**Problem description**
Give an exact copy of the lines from the beginning of the listing below to the "magnification brightfield microscopy" line, inclusive.

**Data below**
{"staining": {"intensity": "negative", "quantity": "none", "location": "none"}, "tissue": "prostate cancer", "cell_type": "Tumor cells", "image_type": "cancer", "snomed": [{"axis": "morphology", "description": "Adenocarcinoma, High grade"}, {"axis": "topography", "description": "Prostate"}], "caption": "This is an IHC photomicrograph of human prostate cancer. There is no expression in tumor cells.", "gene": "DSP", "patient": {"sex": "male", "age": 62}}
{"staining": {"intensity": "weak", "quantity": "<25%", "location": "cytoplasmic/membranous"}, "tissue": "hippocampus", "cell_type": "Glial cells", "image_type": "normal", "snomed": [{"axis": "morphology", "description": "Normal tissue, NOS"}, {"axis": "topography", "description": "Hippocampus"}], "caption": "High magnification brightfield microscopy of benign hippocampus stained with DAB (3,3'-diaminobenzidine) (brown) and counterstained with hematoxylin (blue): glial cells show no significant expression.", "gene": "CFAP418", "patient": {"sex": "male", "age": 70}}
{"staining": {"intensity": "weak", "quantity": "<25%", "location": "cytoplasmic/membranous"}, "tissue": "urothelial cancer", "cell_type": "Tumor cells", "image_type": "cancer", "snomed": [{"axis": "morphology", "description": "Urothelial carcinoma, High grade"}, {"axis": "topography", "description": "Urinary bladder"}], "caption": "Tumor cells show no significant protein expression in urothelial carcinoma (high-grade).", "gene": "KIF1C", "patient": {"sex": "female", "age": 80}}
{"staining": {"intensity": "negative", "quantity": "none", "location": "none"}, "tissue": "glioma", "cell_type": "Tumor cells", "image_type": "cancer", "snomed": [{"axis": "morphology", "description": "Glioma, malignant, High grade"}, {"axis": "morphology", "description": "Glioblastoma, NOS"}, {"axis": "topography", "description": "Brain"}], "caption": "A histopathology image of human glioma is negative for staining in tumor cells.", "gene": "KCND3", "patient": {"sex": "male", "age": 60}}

**Task output**
{"staining": {"intensity": "negative", "quantity": "none", "location": "none"}, "tissue": "prostate cancer", "cell_type": "Tumor cells", "image_type": "cancer", "snomed": [{"axis": "morphology", "description": "Adenocarcinoma, High grade"}, {"axis": "topography", "description": "Prostate"}], "caption": "This is an IHC photomicrograph of human prostate cancer. There is no expression in tumor cells.", "gene": "DSP", "patient": {"sex": "male", "age": 62}}
{"staining": {"intensity": "weak", "quantity": "<25%", "location": "cytoplasmic/membranous"}, "tissue": "hippocampus", "cell_type": "Glial cells", "image_type": "normal", "snomed": [{"axis": "morphology", "description": "Normal tissue, NOS"}, {"axis": "topography", "description": "Hippocampus"}], "caption": "High magnification brightfield microscopy of benign hippocampus stained with DAB (3,3'-diaminobenzidine) (brown) and counterstained with hematoxylin (blue): glial cells show no significant expression.", "gene": "CFAP418", "patient": {"sex": "male", "age": 70}}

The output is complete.